**What you should do**
Nothing in the listing below should change; retype it as is.

**Given information**
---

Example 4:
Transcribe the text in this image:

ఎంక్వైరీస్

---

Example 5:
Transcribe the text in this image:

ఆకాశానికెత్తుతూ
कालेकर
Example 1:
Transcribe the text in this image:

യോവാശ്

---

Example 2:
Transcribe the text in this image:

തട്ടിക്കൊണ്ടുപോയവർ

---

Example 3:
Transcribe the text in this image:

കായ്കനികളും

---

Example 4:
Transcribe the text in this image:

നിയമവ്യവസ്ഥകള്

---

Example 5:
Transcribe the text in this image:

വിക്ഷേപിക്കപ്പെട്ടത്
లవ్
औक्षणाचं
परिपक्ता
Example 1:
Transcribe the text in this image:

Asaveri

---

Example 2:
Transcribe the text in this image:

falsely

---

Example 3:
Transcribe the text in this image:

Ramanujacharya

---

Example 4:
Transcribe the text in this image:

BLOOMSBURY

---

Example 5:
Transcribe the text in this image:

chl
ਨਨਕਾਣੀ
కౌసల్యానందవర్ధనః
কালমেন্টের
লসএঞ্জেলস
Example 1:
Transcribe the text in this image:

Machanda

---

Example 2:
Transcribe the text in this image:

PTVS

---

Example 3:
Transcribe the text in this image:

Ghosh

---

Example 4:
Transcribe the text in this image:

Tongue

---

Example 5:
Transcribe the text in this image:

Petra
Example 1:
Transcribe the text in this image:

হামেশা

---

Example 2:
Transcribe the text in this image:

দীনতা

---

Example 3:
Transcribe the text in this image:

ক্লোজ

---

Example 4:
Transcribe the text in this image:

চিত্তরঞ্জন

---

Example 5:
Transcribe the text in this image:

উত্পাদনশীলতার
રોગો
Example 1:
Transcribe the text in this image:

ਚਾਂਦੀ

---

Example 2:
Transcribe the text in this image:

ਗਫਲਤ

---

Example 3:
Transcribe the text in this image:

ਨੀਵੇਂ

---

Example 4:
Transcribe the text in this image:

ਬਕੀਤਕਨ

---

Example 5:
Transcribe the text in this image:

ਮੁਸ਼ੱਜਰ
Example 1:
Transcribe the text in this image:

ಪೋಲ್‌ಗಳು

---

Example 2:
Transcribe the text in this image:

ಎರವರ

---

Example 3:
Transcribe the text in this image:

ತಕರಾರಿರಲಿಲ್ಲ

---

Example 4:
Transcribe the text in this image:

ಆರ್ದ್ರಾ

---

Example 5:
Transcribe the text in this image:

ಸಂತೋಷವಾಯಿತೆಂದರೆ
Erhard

**Solution to the exercise**
---

Example 4:
Transcribe the text in this image:

ఎంక్వైరీస్

---

Example 5:
Transcribe the text in this image:

ఆకాశానికెత్తుతూ
कालेकर
Example 1:
Transcribe the text in this image:

യോവാശ്

---

Example 2:
Transcribe the text in this image:

തട്ടിക്കൊണ്ടുപോയവർ

---

Example 3:
Transcribe the text in this image:

കായ്കനികളും

---

Example 4:
Transcribe the text in this image:

നിയമവ്യവസ്ഥകള്

---

Example 5:
Transcribe the text in this image:

വിക്ഷേപിക്കപ്പെട്ടത്
లవ్
औक्षणाचं
परिपक्ता
Example 1:
Transcribe the text in this image:

Asaveri

---

Example 2:
Transcribe the text in this image:

falsely

---

Example 3:
Transcribe the text in this image:

Ramanujacharya

---

Example 4:
Transcribe the text in this image:

BLOOMSBURY

---

Example 5:
Transcribe the text in this image:

chl
ਨਨਕਾਣੀ
కౌసల్యానందవర్ధనః
কালমেন্টের
লসএঞ্জেলস
Example 1:
Transcribe the text in this image:

Machanda

---

Example 2:
Transcribe the text in this image:

PTVS

---

Example 3:
Transcribe the text in this image:

Ghosh

---

Example 4:
Transcribe the text in this image:

Tongue

---

Example 5:
Transcribe the text in this image:

Petra
Example 1:
Transcribe the text in this image:

হামেশা

---

Example 2:
Transcribe the text in this image:

দীনতা

---

Example 3:
Transcribe the text in this image:

ক্লোজ

---

Example 4:
Transcribe the text in this image:

চিত্তরঞ্জন

---

Example 5:
Transcribe the text in this image:

উত্পাদনশীলতার
રોગો
Example 1:
Transcribe the text in this image:

ਚਾਂਦੀ

---

Example 2:
Transcribe the text in this image:

ਗਫਲਤ

---

Example 3:
Transcribe the text in this image:

ਨੀਵੇਂ

---

Example 4:
Transcribe the text in this image:

ਬਕੀਤਕਨ

---

Example 5:
Transcribe the text in this image:

ਮੁਸ਼ੱਜਰ
Example 1:
Transcribe the text in this image:

ಪೋಲ್‌ಗಳು

---

Example 2:
Transcribe the text in this image:

ಎರವರ

---

Example 3:
Transcribe the text in this image:

ತಕರಾರಿರಲಿಲ್ಲ

---

Example 4:
Transcribe the text in this image:

ಆರ್ದ್ರಾ

---

Example 5:
Transcribe the text in this image:

ಸಂತೋಷವಾಯಿತೆಂದರೆ
Erhard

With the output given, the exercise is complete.